Thus begins Jackson's approach to a different subject marked by its own dis-ease, close and tender to her own heart and to the hearts of those she seeks to reach with her writing. I am intrigued by her starting point because of the distance it introduces, and I wonder what she'll do with that.

Distance creates barriers. Like sitting comfortably and far away on a couch, it is tempting to deal with difficult and messy subjects by creating an intellectual separation so the issues cannot reach the heart. Until the heart is engaged, though, mental assent doesn't mean much.

At the same time, distance has the potential to create safety. Sometimes it helps to step back a little, to gain the perspective of standing a little further away and perhaps from a different angle. This may be just what is needed to create space to explore and express what feels particularly risky.

I don't want to find myself living always so close that I find myself swallowed up and lost in complex issues, unable to find my way out.

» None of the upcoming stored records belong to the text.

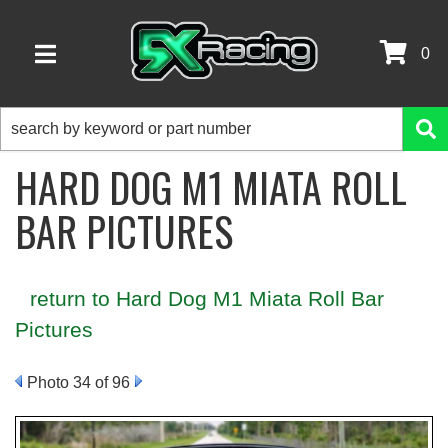
0
TOGGLE NAVIGATION
HARD DOG M1 MIATA ROLL
BAR PICTURES
return to Hard Dog M1 Miata Roll Bar
Pictures
Photo 34 of 96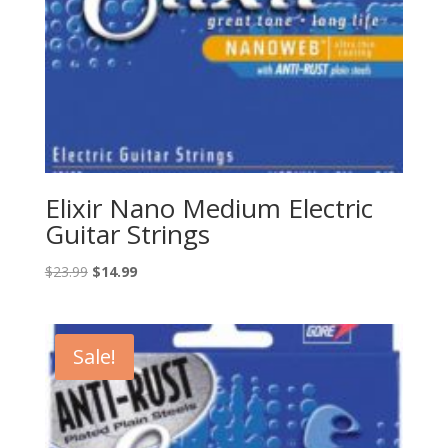
Elixir Nano Medium Electric
Guitar Strings
Original
Current
$
23.99
$
14.99
price
price
was:
is:
$23.99.
$14.99.
Sale!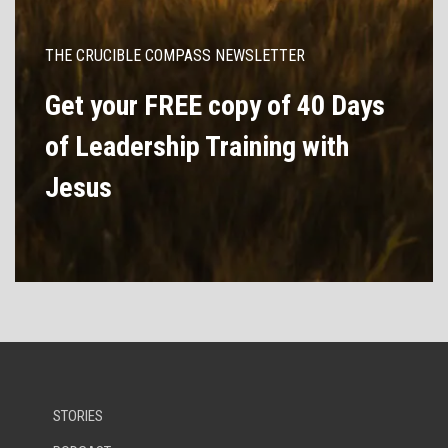
THE CRUCIBLE COMPASS NEWSLETTER
Get your FREE copy of 40 Days
of Leadership Training with
Jesus
STORIES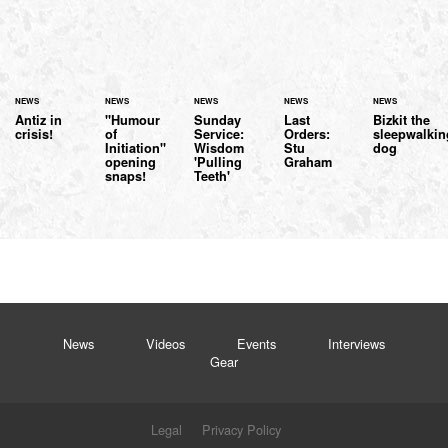
NEWS
NEWS
NEWS
NEWS
NEWS
Antiz in
"Humour
Sunday
Last
Bizkit the
crisis!
of
Service:
Orders:
sleepwalkin
Initiation"
Wisdom
Stu
dog
opening
'Pulling
Graham
snaps!
Teeth'
News
Videos
Events
Interviews
Gear
Legal
Privacy Policy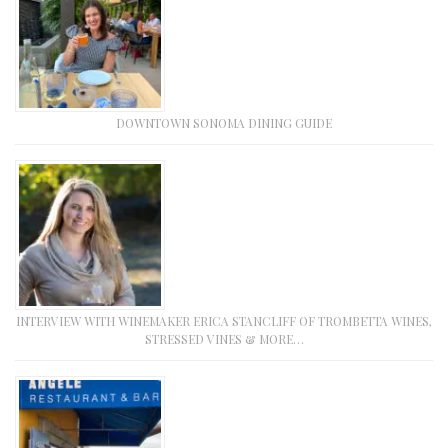
DOWNTOWN SONOMA DINING GUIDE
INTERVIEW WITH WINEMAKER ERICA STANCLIFF OF TROMBETTA WINES,
STRESSED VINES & MORE…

At the same time, I am cautious about standing so far back that all the details blur together, allowing neither recognition of the different aspects of the situation nor the understanding to successfully navigate whatever immediate situation I find myself in.

There is something to be said for bifocals -- or better yet, those newfangled transition lenses that allow for seeing well at a variety of distances. That is how I want to see the world around me. I love Jackson's image of distance as she approaches a difficult subject, both acknowledging the messiness which can be quite personal and allowing enough distance to make it palatable. I hope she writes in the balance of the two.